# Task to carry out:
In the output, include exactly the lines from the beginning of the records up to and including the one that contains "From introduction of", and leave out the pictures.

——

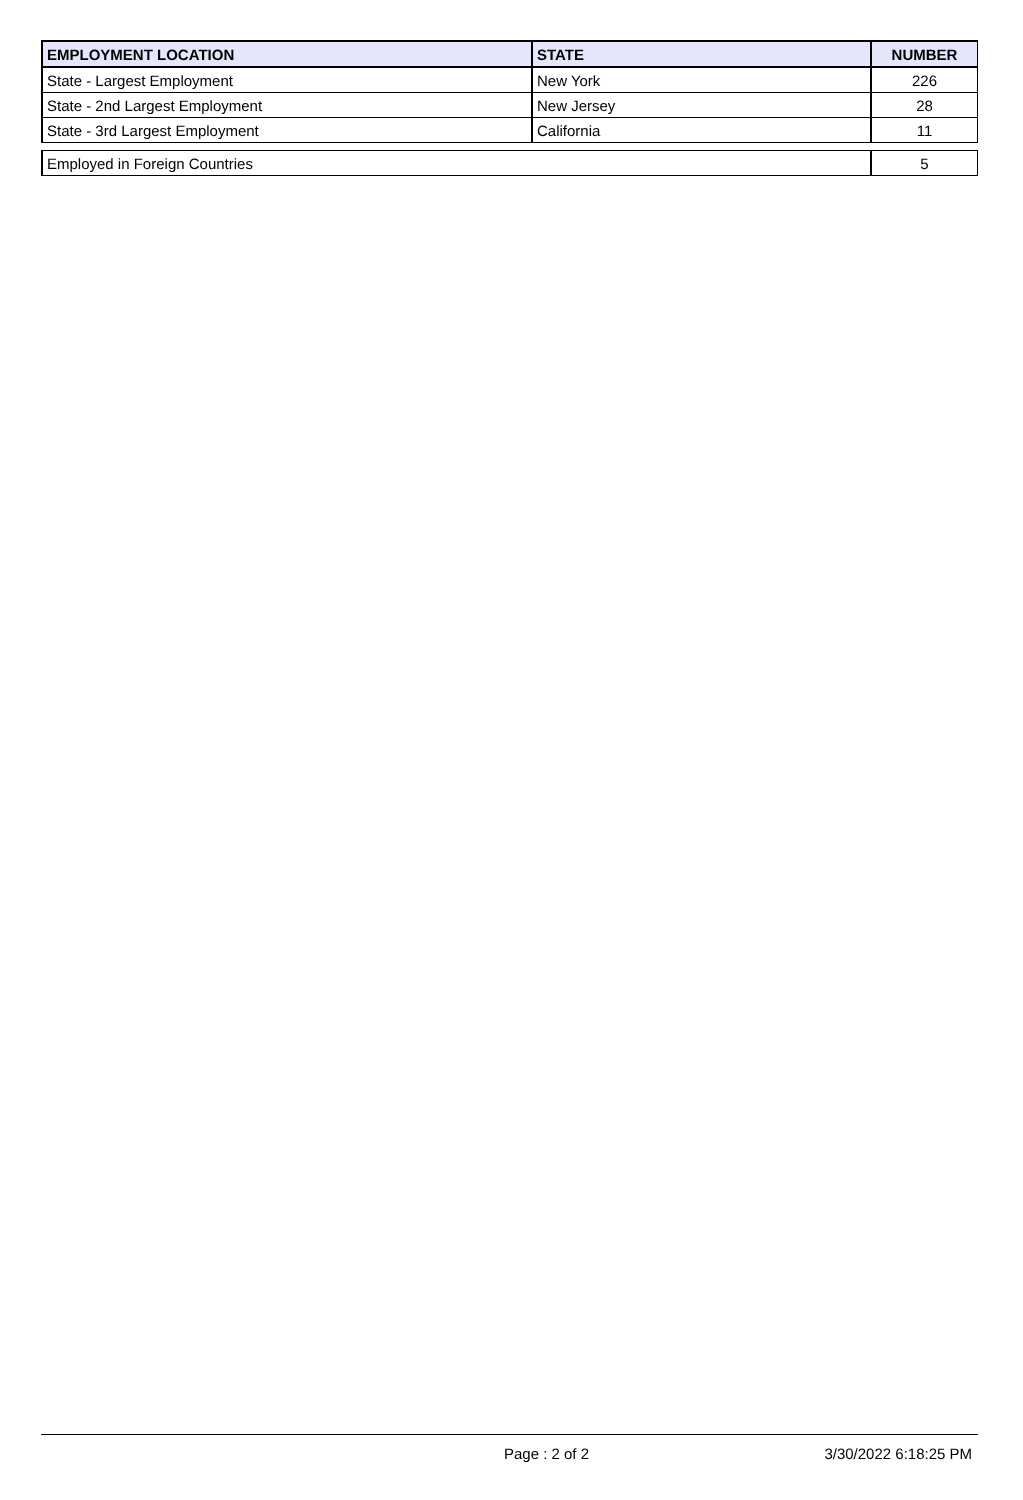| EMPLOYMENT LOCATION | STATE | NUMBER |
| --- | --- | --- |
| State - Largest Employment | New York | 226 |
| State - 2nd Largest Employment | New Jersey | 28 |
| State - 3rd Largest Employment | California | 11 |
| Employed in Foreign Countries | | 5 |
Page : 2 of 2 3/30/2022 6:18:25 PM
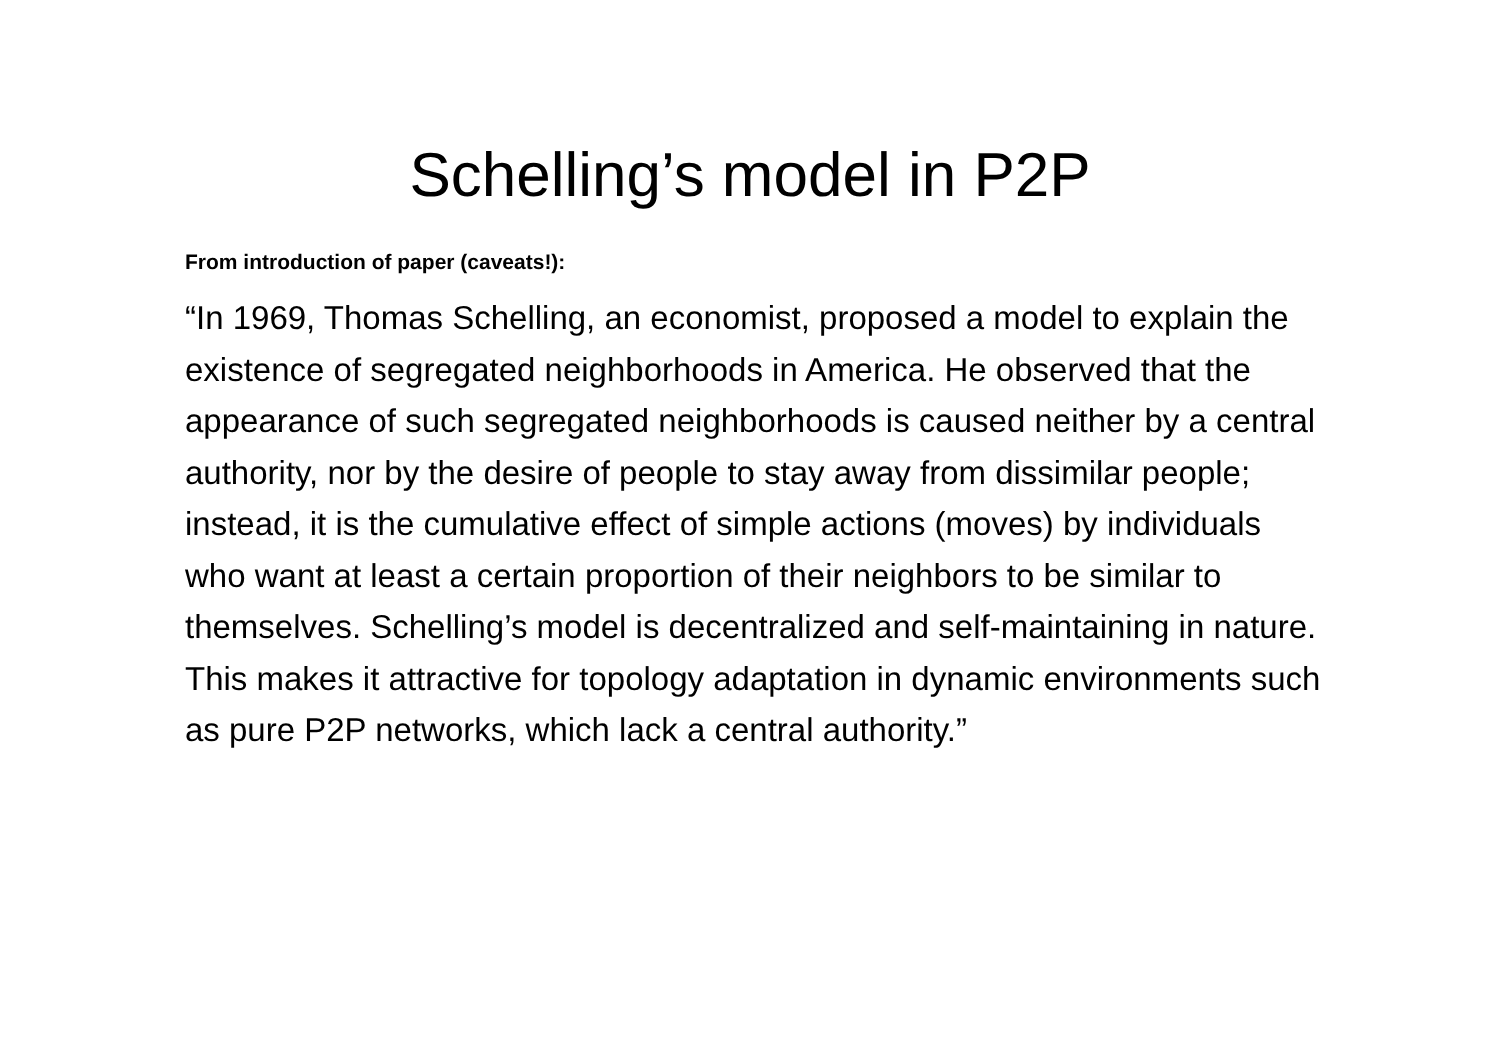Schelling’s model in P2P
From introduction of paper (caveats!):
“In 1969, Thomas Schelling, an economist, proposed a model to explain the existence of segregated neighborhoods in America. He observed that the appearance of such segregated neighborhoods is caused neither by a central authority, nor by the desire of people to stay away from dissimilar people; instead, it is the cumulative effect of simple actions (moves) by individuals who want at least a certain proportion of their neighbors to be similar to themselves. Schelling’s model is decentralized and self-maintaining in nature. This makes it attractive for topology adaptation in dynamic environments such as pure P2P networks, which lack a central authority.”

——

# Answer below:
| EMPLOYMENT LOCATION | STATE | NUMBER |
| --- | --- | --- |
| State - Largest Employment | New York | 226 |
| State - 2nd Largest Employment | New Jersey | 28 |
| State - 3rd Largest Employment | California | 11 |
| Employed in Foreign Countries | | 5 |
Page : 2 of 2 3/30/2022 6:18:25 PM
Schelling’s model in P2P
From introduction of paper (caveats!):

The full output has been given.